> **EXERCISES**:
a. Transcribe the part of the IP location notebook that begins at the words "Note: (start lat, start" and stops after the words "coords_radians = np.radians(coords)".
b. Restate word for word the listing from its start through the line containing "The solution consists", with both ends included and the pictures left out.

(SOURCE TEXT)

Find your location by your ip address

In [None]:
import requests

In [None]:
# URL for getting your public IP
IP_SERVICE_URL = "https://api.myip.com"
IP_SERVICE_URL = "https://api.ipify.org/?format=json"

# URL for getting your location by your IP
LOCATION_SERVICE_URL = "http://ip-api.com/json/{}"

Getting your location by IP

In [None]:
# Request your public IP
ip__response = requests.get(IP_SERVICE_URL)
ip__response__data = ip__response.json()
ip = ip__response__data["ip"]

# Request your location
location__response = requests.get(LOCATION_SERVICE_URL.format(ip))
location__response__data = location__response.json()

# Extract lat and lng
location = location__response__data["lat"], location__response__data["lon"]
location

Computing distances between your location and places

In [None]:
def calculate_haversine(*coords):
    """
    Calculate a distance between points.
    
    Note: (start lat, start lng, end lat, end lng)
    """
    if len(coords) != 4:
        return
    radius = 6371.0
    coords_radians = np.radians(coords)
    return 2 * radius * np.arcsin(
        np.sqrt(
            np.sin((coords_radians[2]-coords_radians[0])/2.0)**2 +
            np.cos(coords_radians[0])*np.cos(coords_radians[2])*np.sin(
                (coords_radians[3]-coords_radians[1])/2.0)**2
        )
    )

In [None]:
s_distance = df_places_ext\
    .apply(
        lambda row: calculate_haversine(
            location[0], 
            location[1], 
            row["Lat"], 
            row["Lng"]), axis=1)\
    .rename("Distance")

(End SOURCE TEXT)
(PROVIDED DATA)

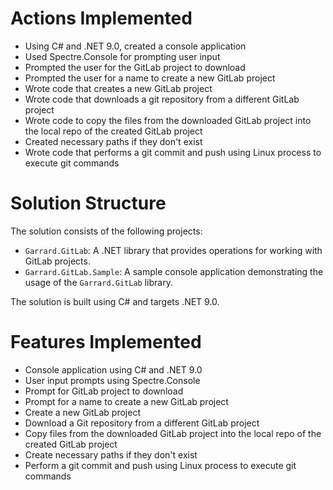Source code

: # Actions Implemented

- Using C# and .NET 9.0, created a console application
- Used Spectre.Console for prompting user input
- Prompted the user for the GitLab project to download
- Prompted the user for a name to create a new GitLab project
- Wrote code that creates a new GitLab project
- Wrote code that downloads a git repository from a different GitLab project
- Wrote code to copy the files from the downloaded GitLab project into the local repo of the created GitLab project
- Created necessary paths if they don't exist
- Wrote code that performs a git commit and push using Linux process to execute git commands

# Solution Structure

The solution consists of the following projects:

- `Garrard.GitLab`: A .NET library that provides operations for working with GitLab projects.
- `Garrard.GitLab.Sample`: A sample console application demonstrating the usage of the `Garrard.GitLab` library.

The solution is built using C# and targets .NET 9.0.

# Features Implemented

- Console application using C# and .NET 9.0
- User input prompts using Spectre.Console
- Prompt for GitLab project to download
- Prompt for a name to create a new GitLab project
- Create a new GitLab project
- Download a Git repository from a different GitLab project
- Copy files from the downloaded GitLab project into the local repo of the created GitLab project
- Create necessary paths if they don't exist
- Perform a git commit and push using Linux process to execute git commands

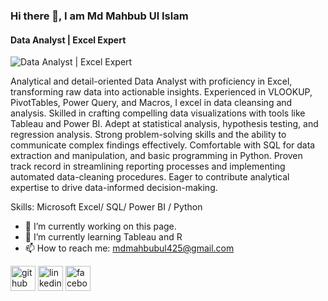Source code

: ### Hi there 👋, I am Md Mahbub Ul Islam 
####  Data Analyst | Excel Expert
![ Data Analyst | Excel Expert](https://media.licdn.com/dms/image/D4D16AQFzB4gw_BZR-g/profile-displaybackgroundimage-shrink_350_1400/0/1701075656047?e=1706745600&v=beta&t=EdLv7ypf8S-HYvo06Dgkkmk3h5EZycfF40kooGoB0EM)

Analytical and detail-oriented Data Analyst with proficiency in Excel, transforming raw data into actionable insights. Experienced in VLOOKUP, PivotTables, Power Query, and Macros, I excel in data cleansing and analysis. Skilled in crafting compelling data visualizations with tools like Tableau and Power BI. Adept at statistical analysis, hypothesis testing, and regression analysis. Strong problem-solving skills and the ability to communicate complex findings effectively. Comfortable with SQL for data extraction and manipulation, and basic programming in Python. Proven track record in streamlining reporting processes and implementing automated data-cleaning procedures. Eager to contribute analytical expertise to drive data-informed decision-making.

Skills: Microsoft Excel/ SQL/ Power BI / Python

- 🔭 I’m currently working on this page. 
- 🌱 I’m currently learning Tableau and R  
- 📫 How to reach me: mdmahbubul425@gmail.com 


[<img src='https://cdn.jsdelivr.net/npm/simple-icons@3.0.1/icons/github.svg' alt='github' height='40'>](https://github.com/https://github.com/mahbub425)  [<img src='https://cdn.jsdelivr.net/npm/simple-icons@3.0.1/icons/linkedin.svg' alt='linkedin' height='40'>](https://www.linkedin.com/in/https://www.linkedin.com/in/md-mahbub-ul-islam//)  [<img src='https://cdn.jsdelivr.net/npm/simple-icons@3.0.1/icons/facebook.svg' alt='facebook' height='40'>](https://www.facebook.com/https://www.facebook.com/mahbubul.isam/)  



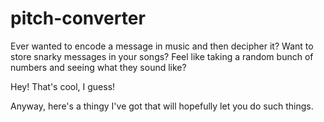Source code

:# pitch-converter

Ever wanted to encode a message in music and then decipher it? Want to store snarky messages in your songs? Feel like taking a random bunch of numbers and seeing what they sound like?

Hey! That's cool, I guess!

Anyway, here's a thingy I've got that will hopefully let you do such things.
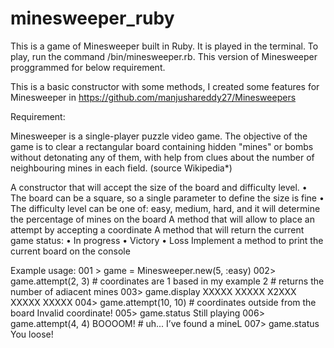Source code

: # minesweeper_ruby


This is a game of Minesweeper built in Ruby. It is played in the terminal. To play, run the command /bin/minesweeper.rb. This version of Minesweeper proggrammed for below requirement.

This is a basic constructor with some methods, I created some features for Minesweeper in https://github.com/manjushareddy27/Minesweepers 

Requirement:

Minesweeper is a single-player puzzle video game. The objective of the game is to clear a rectangular board containing hidden "mines" or bombs without detonating any of them, with help from clues about the number of neighbouring mines in each field. (source Wikipedia*)

A constructor that will accept the size of the board and difficulty level.
• The board can be a square, so a single parameter to define the size is
fine
• The difficulty level can be one of: easy, medium, hard, and it will
determine the percentage of mines on the board
A method that will allow to place an attempt by accepting a coordinate
A method that will return the current game status:
• In progress
• Victory
• Loss
Implement a method to print the current board on the console

Example usage:
001 > game = Minesweeper.new(5, :easy)
002> game.attempt(2, 3) # coordinates are 1 based in my example 2 # returns the number of adiacent mines
003> game.display XXXXX
XXXXX
X2XXX
XXXXX XXXXX
004> game.attempt(10, 10) # coordinates outside from the board Invalid coordinate!
005> game.status Still playing
006> game.attempt(4, 4)
BOOOOM! # uh... I’ve found a mineL
007> game.status You loose!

(End PROVIDED DATA)

> **TASK SOLUTIONS**:
a.
Note: (start lat, start lng, end lat, end lng)
    """
    if len(coords) != 4:
        return
    radius = 6371.0
    coords_radians = np.radians(coords)

b.
Source code

: # Actions Implemented

- Using C# and .NET 9.0, created a console application
- Used Spectre.Console for prompting user input
- Prompted the user for the GitLab project to download
- Prompted the user for a name to create a new GitLab project
- Wrote code that creates a new GitLab project
- Wrote code that downloads a git repository from a different GitLab project
- Wrote code to copy the files from the downloaded GitLab project into the local repo of the created GitLab project
- Created necessary paths if they don't exist
- Wrote code that performs a git commit and push using Linux process to execute git commands

# Solution Structure

The solution consists of the following projects:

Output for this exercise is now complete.